_Reading passage_
-*-

Electrical Engineering PhD & Energy Science and Engineering Concentration, 2017
Dissertation Title: A Wide-area Analysis of Shifts in Electric Power System Generation Profiles and High-impact Event Scenarios
Mentor: Dr. Yilu Liu
Dissertation Description: Often cited as the largest machine in the world, the electric power grid is a complex system, integral to modern life. Continuous technology advancements over the past hundred years have delivered improvements to both the system itself, e.g., wide-area management systems (WAMS), as well as modeling capabilities in order to better understand how that system functions. Phenomena that could once be simulated only in small, localized settings can now be studied from a wide-area perspective.
There are two topics that wide-area modeling must address: the effect of generation portfolio changes on dynamic system response and the assessment and hardening of the grid against high-impact, interconnection-wide events.

-*-

_Written exercise_
Output the dissertation description word for word, starting with "There are two" and going on through "high-impact, interconnection-wide events.".

-*-

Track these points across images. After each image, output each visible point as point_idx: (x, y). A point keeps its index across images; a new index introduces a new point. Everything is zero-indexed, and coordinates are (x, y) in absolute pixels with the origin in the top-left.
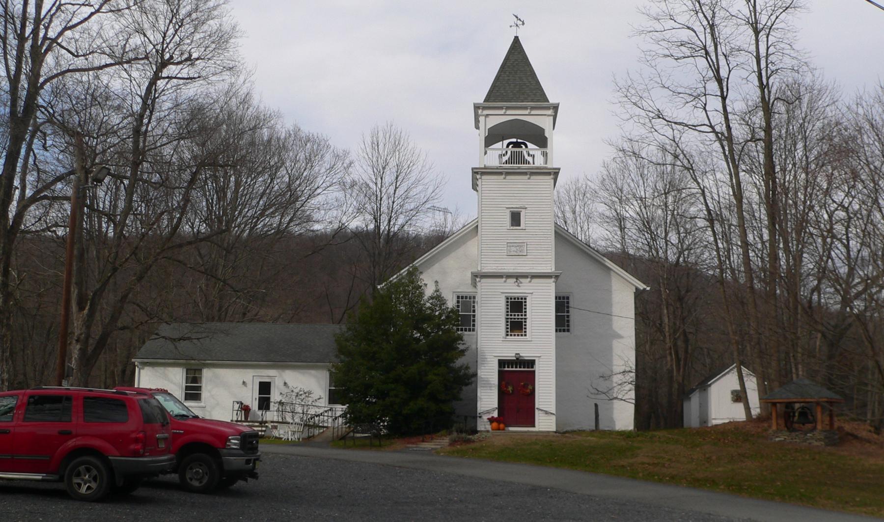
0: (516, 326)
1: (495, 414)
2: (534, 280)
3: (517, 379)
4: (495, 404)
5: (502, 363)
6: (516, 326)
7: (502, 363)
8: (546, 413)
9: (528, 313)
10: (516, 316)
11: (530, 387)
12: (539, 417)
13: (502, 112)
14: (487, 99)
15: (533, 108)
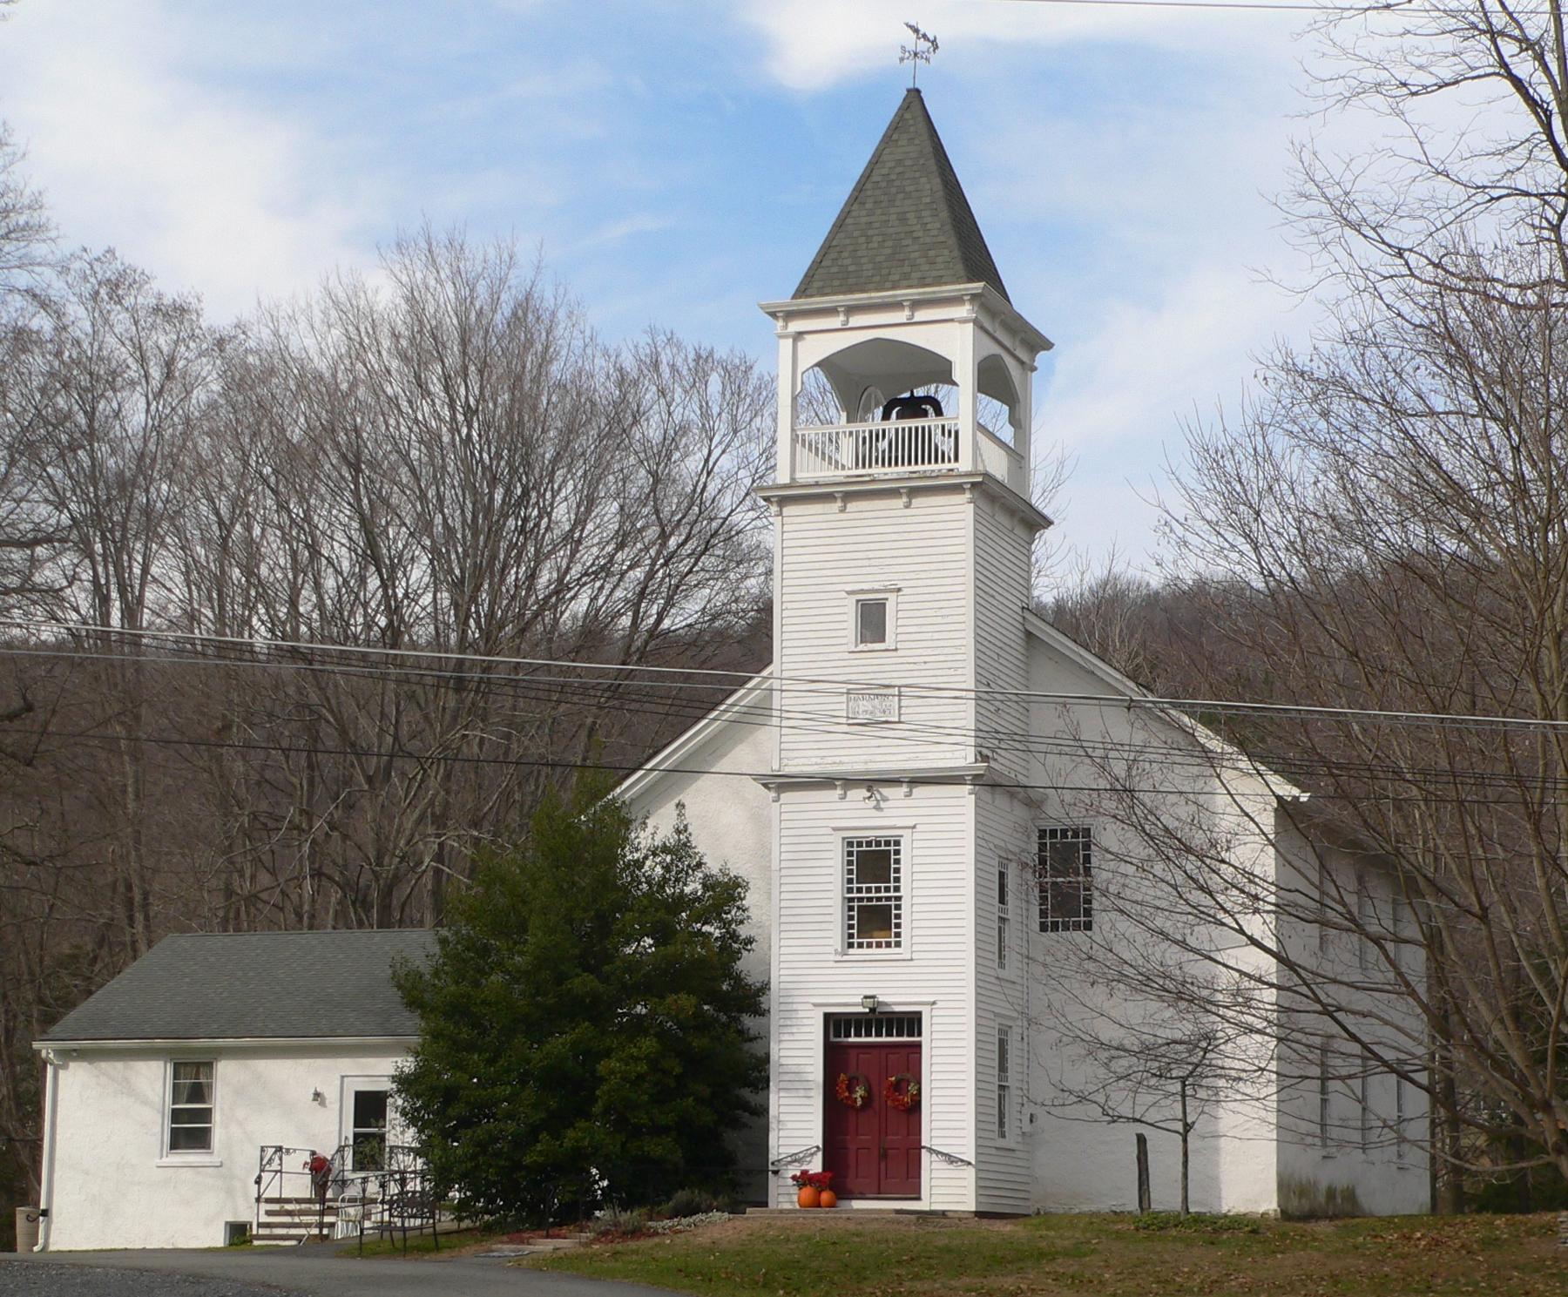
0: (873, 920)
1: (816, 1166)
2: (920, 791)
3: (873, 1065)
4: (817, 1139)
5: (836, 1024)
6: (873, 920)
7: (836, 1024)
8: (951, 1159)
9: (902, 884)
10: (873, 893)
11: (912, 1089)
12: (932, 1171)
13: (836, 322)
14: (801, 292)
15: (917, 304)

-*-

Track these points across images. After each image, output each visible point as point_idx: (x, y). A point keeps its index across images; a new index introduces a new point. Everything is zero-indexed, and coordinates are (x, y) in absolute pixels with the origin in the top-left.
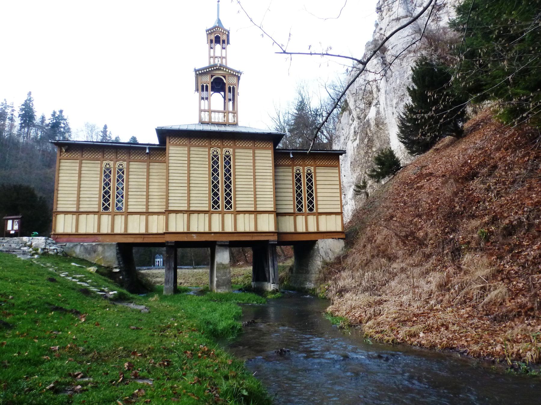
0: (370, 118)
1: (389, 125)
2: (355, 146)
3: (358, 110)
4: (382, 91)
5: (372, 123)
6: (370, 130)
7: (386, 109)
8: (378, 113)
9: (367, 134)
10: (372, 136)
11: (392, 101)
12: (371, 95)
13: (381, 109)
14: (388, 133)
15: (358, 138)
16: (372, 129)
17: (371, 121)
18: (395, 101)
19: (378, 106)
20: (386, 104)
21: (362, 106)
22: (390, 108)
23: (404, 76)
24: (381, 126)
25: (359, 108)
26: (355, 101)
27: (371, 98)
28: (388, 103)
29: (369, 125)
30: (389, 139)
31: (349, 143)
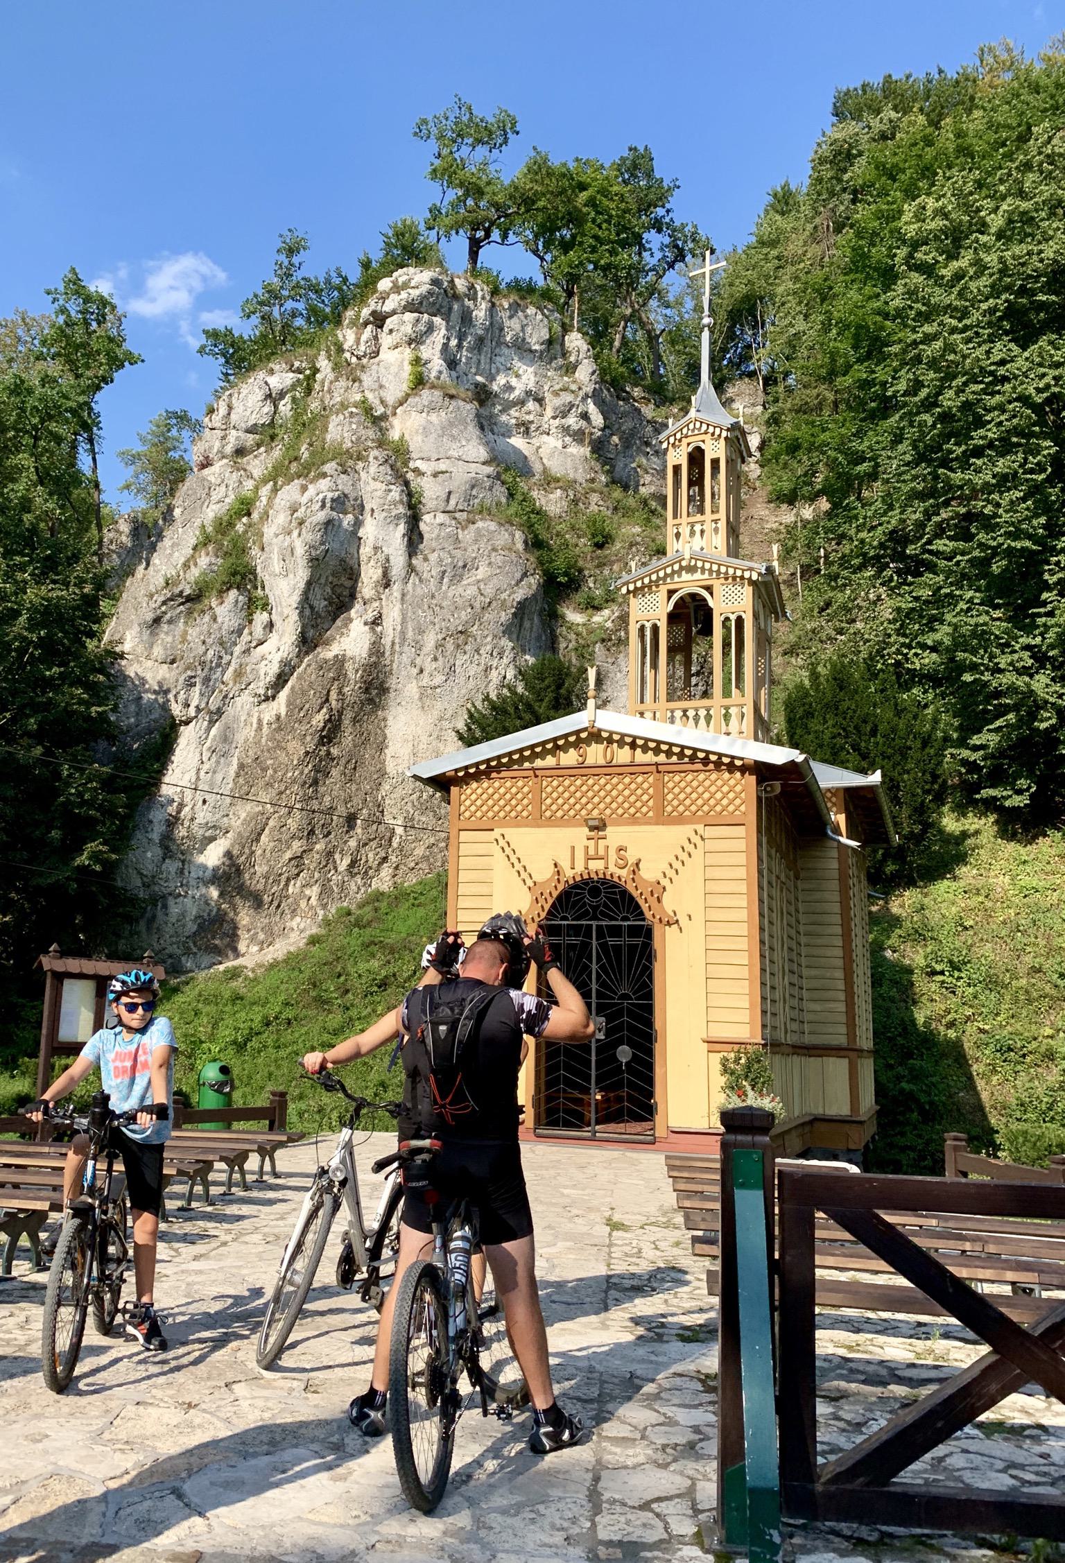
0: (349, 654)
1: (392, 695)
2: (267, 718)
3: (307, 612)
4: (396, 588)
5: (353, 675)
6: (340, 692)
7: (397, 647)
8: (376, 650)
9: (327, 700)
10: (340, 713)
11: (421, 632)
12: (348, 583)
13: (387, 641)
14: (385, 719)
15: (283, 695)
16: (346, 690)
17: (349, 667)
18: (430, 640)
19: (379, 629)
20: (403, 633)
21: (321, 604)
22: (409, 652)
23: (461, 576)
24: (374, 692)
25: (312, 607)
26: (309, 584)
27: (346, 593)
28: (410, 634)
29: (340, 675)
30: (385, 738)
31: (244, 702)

-*-

_Solution for this task_
There are two topics that wide-area modeling must address: the effect of generation portfolio changes on dynamic system response and the assessment and hardening of the grid against high-impact, interconnection-wide events.